▶ Required work
Whenever a line in the records below holds the string "Example", copy it out.

START Material provided

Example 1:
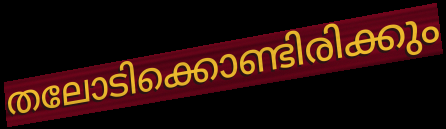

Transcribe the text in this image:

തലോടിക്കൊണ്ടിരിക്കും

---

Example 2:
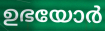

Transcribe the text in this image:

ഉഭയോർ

END Material provided
START Material provided

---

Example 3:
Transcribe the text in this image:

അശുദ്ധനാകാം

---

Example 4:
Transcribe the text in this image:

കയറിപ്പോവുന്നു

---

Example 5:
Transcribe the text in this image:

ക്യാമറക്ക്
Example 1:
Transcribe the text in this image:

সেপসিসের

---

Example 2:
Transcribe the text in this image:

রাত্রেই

END Material provided

▶ Answer section
Example 1:
Example 2:
Example 3:
Example 4:
Example 5:
Example 1:
Example 2:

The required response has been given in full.